The irony is that the hype threatens to eclipse significant details of Chen’s remarkable tale.
This man’s ability to shift the gargantuan forces of his Communist government — to make them fear his presence — is the stuff of legend. The option contracts on his story may already be written in Hollywood. His fan base is already posting “solidarity” photos of themselves in sunglasses on Facebook.
Others have insisted that the Obama administration bring Chen and his family to America — sweet freedom — and fulminated that its failure to have done so already is a sign of weakness. As I wrote this, there were suggestions that Chen might be set up with a fellowship at an unnamed U.S. university.

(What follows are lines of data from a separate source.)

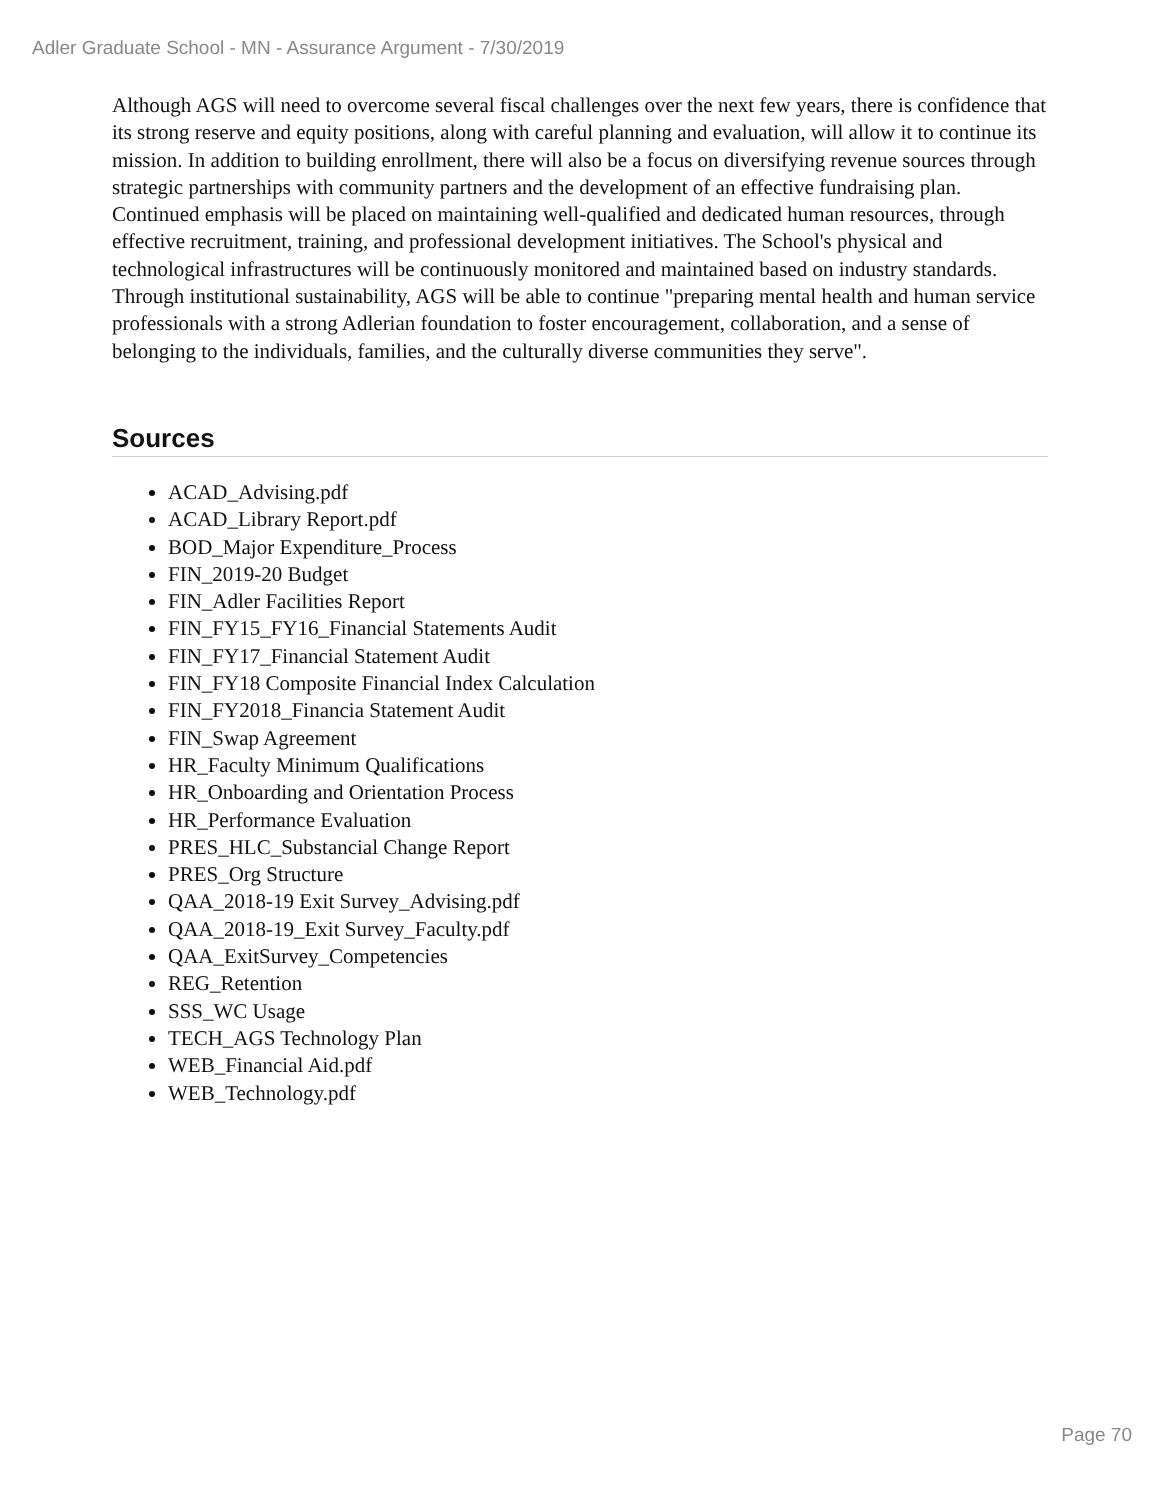Adler Graduate School - MN - Assurance Argument - 7/30/2019
Although AGS will need to overcome several fiscal challenges over the next few years, there is confidence that its strong reserve and equity positions, along with careful planning and evaluation, will allow it to continue its mission. In addition to building enrollment, there will also be a focus on diversifying revenue sources through strategic partnerships with community partners and the development of an effective fundraising plan. Continued emphasis will be placed on maintaining well-qualified and dedicated human resources, through effective recruitment, training, and professional development initiatives. The School's physical and technological infrastructures will be continuously monitored and maintained based on industry standards. Through institutional sustainability, AGS will be able to continue "preparing mental health and human service professionals with a strong Adlerian foundation to foster encouragement, collaboration, and a sense of belonging to the individuals, families, and the culturally diverse communities they serve".
Sources
ACAD_Advising.pdf
ACAD_Library Report.pdf
BOD_Major Expenditure_Process
FIN_2019-20 Budget
FIN_Adler Facilities Report
FIN_FY15_FY16_Financial Statements Audit
FIN_FY17_Financial Statement Audit
FIN_FY18 Composite Financial Index Calculation
FIN_FY2018_Financia Statement Audit
FIN_Swap Agreement
HR_Faculty Minimum Qualifications
HR_Onboarding and Orientation Process
HR_Performance Evaluation
PRES_HLC_Substancial Change Report
PRES_Org Structure
QAA_2018-19 Exit Survey_Advising.pdf
QAA_2018-19_Exit Survey_Faculty.pdf
QAA_ExitSurvey_Competencies
REG_Retention
SSS_WC Usage
TECH_AGS Technology Plan
WEB_Financial Aid.pdf
WEB_Technology.pdf
Page 70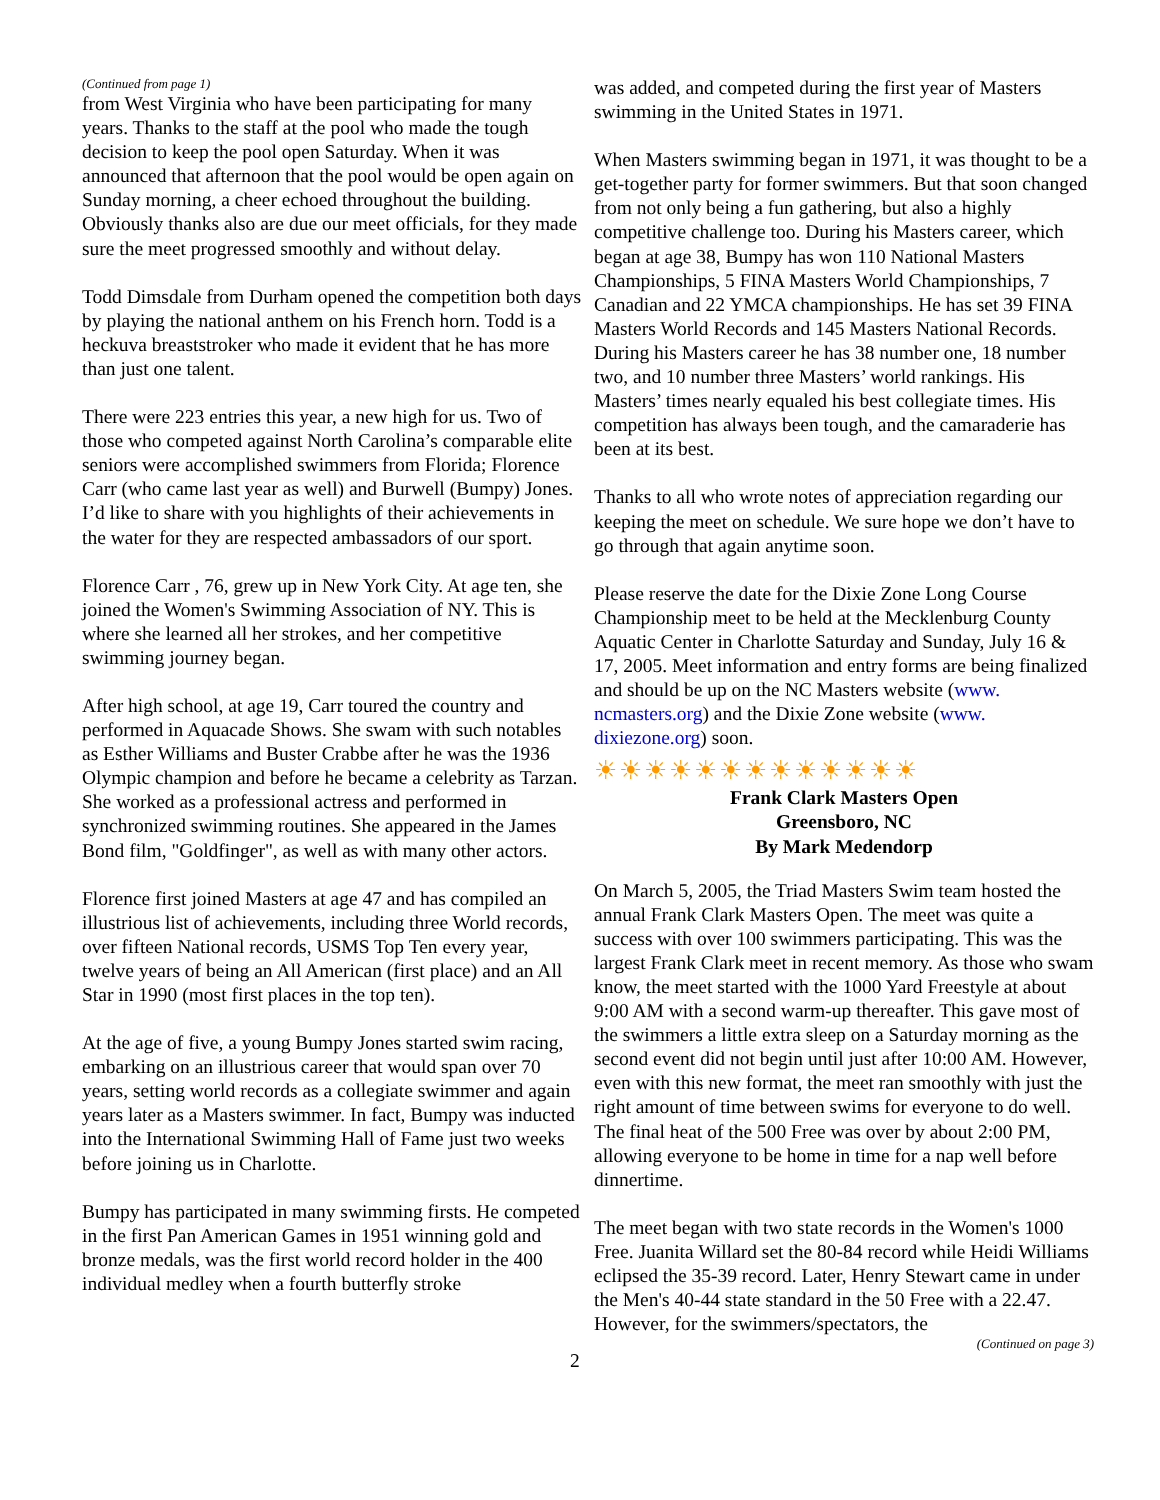(Continued from page 1)
from West Virginia who have been participating for many years. Thanks to the staff at the pool who made the tough decision to keep the pool open Saturday. When it was announced that afternoon that the pool would be open again on Sunday morning, a cheer echoed throughout the building. Obviously thanks also are due our meet officials, for they made sure the meet progressed smoothly and without delay.
Todd Dimsdale from Durham opened the competition both days by playing the national anthem on his French horn. Todd is a heckuva breaststroker who made it evident that he has more than just one talent.
There were 223 entries this year, a new high for us. Two of those who competed against North Carolina’s comparable elite seniors were accomplished swimmers from Florida; Florence Carr (who came last year as well) and Burwell (Bumpy) Jones. I’d like to share with you highlights of their achievements in the water for they are respected ambassadors of our sport.
Florence Carr , 76, grew up in New York City. At age ten, she joined the Women's Swimming Association of NY. This is where she learned all her strokes, and her competitive swimming journey began.
After high school, at age 19, Carr toured the country and performed in Aquacade Shows. She swam with such notables as Esther Williams and Buster Crabbe after he was the 1936 Olympic champion and before he became a celebrity as Tarzan. She worked as a professional actress and performed in synchronized swimming routines. She appeared in the James Bond film, "Goldfinger", as well as with many other actors.
Florence first joined Masters at age 47 and has compiled an illustrious list of achievements, including three World records, over fifteen National records, USMS Top Ten every year, twelve years of being an All American (first place) and an All Star in 1990 (most first places in the top ten).
At the age of five, a young Bumpy Jones started swim racing, embarking on an illustrious career that would span over 70 years, setting world records as a collegiate swimmer and again years later as a Masters swimmer. In fact, Bumpy was inducted into the International Swimming Hall of Fame just two weeks before joining us in Charlotte.
Bumpy has participated in many swimming firsts. He competed in the first Pan American Games in 1951 winning gold and bronze medals, was the first world record holder in the 400 individual medley when a fourth butterfly stroke
was added, and competed during the first year of Masters swimming in the United States in 1971.
When Masters swimming began in 1971, it was thought to be a get-together party for former swimmers. But that soon changed from not only being a fun gathering, but also a highly competitive challenge too. During his Masters career, which began at age 38, Bumpy has won 110 National Masters Championships, 5 FINA Masters World Championships, 7 Canadian and 22 YMCA championships. He has set 39 FINA Masters World Records and 145 Masters National Records. During his Masters career he has 38 number one, 18 number two, and 10 number three Masters’ world rankings. His Masters’ times nearly equaled his best collegiate times. His competition has always been tough, and the camaraderie has been at its best.
Thanks to all who wrote notes of appreciation regarding our keeping the meet on schedule. We sure hope we don’t have to go through that again anytime soon.
Please reserve the date for the Dixie Zone Long Course Championship meet to be held at the Mecklenburg County Aquatic Center in Charlotte Saturday and Sunday, July 16 & 17, 2005. Meet information and entry forms are being finalized and should be up on the NC Masters website (www. ncmasters.org) and the Dixie Zone website (www. dixiezone.org) soon.
☀☀☀☀☀☀☀☀☀☀☀☀☀
Frank Clark Masters Open
Greensboro, NC
By Mark Medendorp
On March 5, 2005, the Triad Masters Swim team hosted the annual Frank Clark Masters Open. The meet was quite a success with over 100 swimmers participating. This was the largest Frank Clark meet in recent memory. As those who swam know, the meet started with the 1000 Yard Freestyle at about 9:00 AM with a second warm-up thereafter. This gave most of the swimmers a little extra sleep on a Saturday morning as the second event did not begin until just after 10:00 AM. However, even with this new format, the meet ran smoothly with just the right amount of time between swims for everyone to do well. The final heat of the 500 Free was over by about 2:00 PM, allowing everyone to be home in time for a nap well before dinnertime.
The meet began with two state records in the Women's 1000 Free. Juanita Willard set the 80-84 record while Heidi Williams eclipsed the 35-39 record. Later, Henry Stewart came in under the Men's 40-44 state standard in the 50 Free with a 22.47. However, for the swimmers/spectators, the
(Continued on page 3)
2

With all this hype and hoopla, the Chinese government might just want to let him go. And that might just be the end of the talented, and troublesome, Mr. Chen. The YouTube drama, the urgent tweets, the breathless TV coverage — all that might just go away.
After the public is done with its crush on Chen, it will likely forget what he was fighting against: the often brutally repressive one-child policy that has been in place for more than three decades.
Chen was preparing to legally challenge the policy with a class action lawsuit. He highlighted cases where people were tracked down, especially poor rural peasants, for forced sterilizations and abortions. Think about that: a government that regards its citizens much as we regard animals, suitable for spaying and neutering at some bureaucrat’s whim.
The one-child policy has been softened somewhat since it was imposed in the late 1970s. Urban married people are allowed one child. In rural areas, families can have two, if the first is a girl.
Enforcement measures, the use of fines, differ widely depending on the province. Families with more means can pay the fines, restoring their right to bear children as they wish by virtue of their wealth.
In 2002, China outlawed the most heinous practices linked to its population control efforts — barbaric methods like forcing saline solutions into the bellies of nearly to term pregnant women. However, the system still encourages brutality. Officials who meet population quotas for their regions are promoted. Surreal social engineering mixed with bureaucratic ambition has not produced humane results.
Common humanity is what Chen’s activism has been about. The kind of humanity that can only be promoted by civic freedoms, and by the institutions that safeguard those freedoms. In America, we often take those freedoms, and that humanity, for granted. In China, it will take hundreds or thousands of Chens to demand those freedoms and to create the institutions that will sustain and safeguard them.
Obviously, Chen’s next move should be up to him. If he and his family must flee China to save themselves, so be it. But, strange as it is to say, while that may be good for Chen, it wouldn’t be for the people and the causes he championed.